As a longer-term step, a legislative mechanism must be sought to save workers from employment status limbo where modern work models and laws are matched with their needs. Gig workers in South Africa remain overlooked in policymaking processes, even though they replace permanent jobs.
The changing global digital economy will continue to generate value fast, but it is slow to create permanent employment for gig workers, which calls for innovative approaches to address labour market demands.
On behalf of Uber, Samantha Fuller, Communications, sub-Saharan Africa, issued this statement:
“Uber is a prime example of a collaborative business model that offers the technology by which independent transportation service providers can easily access income-earning opportunities that were out of reach just a few years back.
“Uber has always been upfront about its model, and drivers have signed up to use the app for this. In every driver and courier survey over the last decade, the vast majority of platform workers have consistently said they don’t want to be employees because of how much they value flexibility and the ability to choose if, when and how they work. But we also know flexibility and new economic opportunities should not come at the cost of peace of mind and security. That’s why Uber has introduced additional benefits and protections, such as safety features, Partner Injury Protection insurance and access to quality and affordable private healthcare cover for drivers and their families, voluntarily. We’re also committed to ensuring all drivers have access to decent earning opportunities and will continue to help reduce their operating costs.

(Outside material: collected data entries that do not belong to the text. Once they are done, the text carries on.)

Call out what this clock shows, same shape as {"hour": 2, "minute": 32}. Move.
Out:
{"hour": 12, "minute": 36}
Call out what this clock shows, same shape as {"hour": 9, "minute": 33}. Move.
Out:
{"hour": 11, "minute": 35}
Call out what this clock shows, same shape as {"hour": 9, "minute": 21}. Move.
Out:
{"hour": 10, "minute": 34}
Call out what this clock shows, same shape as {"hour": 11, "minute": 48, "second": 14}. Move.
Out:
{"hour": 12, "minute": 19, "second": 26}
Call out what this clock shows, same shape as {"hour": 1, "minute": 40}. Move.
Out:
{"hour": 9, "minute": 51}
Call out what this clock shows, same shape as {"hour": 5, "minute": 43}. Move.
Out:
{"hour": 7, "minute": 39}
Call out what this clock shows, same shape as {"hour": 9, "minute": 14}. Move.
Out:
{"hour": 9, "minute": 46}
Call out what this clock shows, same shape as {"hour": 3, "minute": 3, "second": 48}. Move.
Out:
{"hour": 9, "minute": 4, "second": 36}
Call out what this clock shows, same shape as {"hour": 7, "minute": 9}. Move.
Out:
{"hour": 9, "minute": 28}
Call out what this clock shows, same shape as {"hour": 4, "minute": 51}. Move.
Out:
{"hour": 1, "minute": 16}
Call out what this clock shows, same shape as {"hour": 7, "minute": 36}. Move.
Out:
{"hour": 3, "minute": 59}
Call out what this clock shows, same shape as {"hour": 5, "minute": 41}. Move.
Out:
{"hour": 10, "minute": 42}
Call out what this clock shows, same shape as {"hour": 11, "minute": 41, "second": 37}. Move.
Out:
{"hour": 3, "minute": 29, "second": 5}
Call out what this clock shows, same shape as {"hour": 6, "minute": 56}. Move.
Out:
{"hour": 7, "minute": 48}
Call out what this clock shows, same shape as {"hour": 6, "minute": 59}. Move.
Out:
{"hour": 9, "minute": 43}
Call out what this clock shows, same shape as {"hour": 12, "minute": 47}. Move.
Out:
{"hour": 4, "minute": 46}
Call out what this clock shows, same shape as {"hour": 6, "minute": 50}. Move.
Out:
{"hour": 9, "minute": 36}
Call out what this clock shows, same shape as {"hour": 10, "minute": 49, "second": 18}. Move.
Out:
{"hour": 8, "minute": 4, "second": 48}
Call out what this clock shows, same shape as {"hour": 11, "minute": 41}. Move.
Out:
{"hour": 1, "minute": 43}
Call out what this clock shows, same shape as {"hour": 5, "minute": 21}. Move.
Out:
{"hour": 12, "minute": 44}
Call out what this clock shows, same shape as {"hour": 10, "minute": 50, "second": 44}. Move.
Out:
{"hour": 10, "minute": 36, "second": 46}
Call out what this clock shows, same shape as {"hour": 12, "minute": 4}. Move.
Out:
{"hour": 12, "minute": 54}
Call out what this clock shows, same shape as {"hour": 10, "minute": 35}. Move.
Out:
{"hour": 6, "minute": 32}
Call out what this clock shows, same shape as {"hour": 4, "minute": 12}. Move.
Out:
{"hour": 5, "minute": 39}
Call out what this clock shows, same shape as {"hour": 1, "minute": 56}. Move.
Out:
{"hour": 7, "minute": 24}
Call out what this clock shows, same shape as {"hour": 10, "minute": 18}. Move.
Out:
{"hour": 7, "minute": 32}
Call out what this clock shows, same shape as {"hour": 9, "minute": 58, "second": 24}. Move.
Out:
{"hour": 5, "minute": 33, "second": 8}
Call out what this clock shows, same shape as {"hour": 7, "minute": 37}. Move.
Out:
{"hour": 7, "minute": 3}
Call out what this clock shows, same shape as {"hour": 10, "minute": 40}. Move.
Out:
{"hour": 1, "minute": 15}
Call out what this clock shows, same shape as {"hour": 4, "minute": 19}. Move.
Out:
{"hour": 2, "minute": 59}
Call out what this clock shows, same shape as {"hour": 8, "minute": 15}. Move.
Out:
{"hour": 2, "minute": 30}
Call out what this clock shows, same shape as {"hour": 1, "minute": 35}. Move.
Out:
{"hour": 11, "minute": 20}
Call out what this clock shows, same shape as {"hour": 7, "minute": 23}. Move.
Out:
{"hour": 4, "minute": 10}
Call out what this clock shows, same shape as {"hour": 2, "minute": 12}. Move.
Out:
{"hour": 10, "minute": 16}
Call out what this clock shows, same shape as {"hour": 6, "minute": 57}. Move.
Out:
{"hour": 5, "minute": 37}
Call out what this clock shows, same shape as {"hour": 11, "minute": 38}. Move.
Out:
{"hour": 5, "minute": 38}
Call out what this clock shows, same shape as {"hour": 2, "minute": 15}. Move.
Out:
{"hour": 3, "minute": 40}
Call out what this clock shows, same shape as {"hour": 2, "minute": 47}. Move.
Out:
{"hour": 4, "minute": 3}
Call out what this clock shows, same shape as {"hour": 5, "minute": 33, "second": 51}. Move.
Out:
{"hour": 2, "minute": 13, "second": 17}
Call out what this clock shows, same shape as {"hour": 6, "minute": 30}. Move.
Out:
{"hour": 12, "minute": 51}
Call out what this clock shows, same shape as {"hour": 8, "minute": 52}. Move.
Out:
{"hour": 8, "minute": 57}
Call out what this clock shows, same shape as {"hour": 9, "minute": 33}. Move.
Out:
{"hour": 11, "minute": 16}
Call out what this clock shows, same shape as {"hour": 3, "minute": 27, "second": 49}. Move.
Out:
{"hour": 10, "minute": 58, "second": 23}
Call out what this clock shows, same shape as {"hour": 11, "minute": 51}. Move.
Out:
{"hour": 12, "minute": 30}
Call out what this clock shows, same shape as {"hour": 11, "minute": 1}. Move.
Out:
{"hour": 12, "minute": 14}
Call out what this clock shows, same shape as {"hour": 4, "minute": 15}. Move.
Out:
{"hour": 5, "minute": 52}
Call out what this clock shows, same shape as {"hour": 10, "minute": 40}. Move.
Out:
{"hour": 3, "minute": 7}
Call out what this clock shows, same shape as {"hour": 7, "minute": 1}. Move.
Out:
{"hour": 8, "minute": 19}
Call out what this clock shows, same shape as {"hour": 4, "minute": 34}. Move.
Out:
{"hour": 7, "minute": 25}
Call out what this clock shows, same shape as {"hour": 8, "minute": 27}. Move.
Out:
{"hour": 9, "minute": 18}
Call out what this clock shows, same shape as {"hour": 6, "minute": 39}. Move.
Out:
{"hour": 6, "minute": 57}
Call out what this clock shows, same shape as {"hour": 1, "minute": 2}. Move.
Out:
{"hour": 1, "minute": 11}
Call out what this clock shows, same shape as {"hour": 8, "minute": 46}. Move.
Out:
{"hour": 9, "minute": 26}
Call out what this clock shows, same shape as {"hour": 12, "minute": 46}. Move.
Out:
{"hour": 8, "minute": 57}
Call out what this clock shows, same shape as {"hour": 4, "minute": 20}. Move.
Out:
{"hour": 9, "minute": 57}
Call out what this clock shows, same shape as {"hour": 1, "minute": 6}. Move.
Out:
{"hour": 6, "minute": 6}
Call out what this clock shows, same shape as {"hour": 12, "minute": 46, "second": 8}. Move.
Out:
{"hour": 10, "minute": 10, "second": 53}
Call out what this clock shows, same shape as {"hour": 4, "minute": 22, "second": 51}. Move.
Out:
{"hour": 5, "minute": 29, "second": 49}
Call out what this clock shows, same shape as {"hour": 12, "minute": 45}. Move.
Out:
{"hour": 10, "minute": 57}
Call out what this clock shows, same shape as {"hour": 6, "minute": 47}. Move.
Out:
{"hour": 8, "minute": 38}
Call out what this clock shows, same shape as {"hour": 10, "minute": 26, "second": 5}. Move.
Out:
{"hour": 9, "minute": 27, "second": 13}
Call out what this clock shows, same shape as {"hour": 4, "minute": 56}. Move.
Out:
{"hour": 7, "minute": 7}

“Without the gig economy, how would tens of thousands of South Africans who have been doing gig work stay afloat when so few companies are hiring? At a time when we need more jobs, not fewer, we believe Uber and other platforms can be a bridge to a sustainable economic recovery. Uber has already produced thousands of sustainable economic opportunities. This is testament to the appeal of the Uber business model which provides drivers with an independent status while allowing them to develop and expand their businesses following their needs and time schedules as well as their business skills and plans, and pursue any other economic activities of their choice.”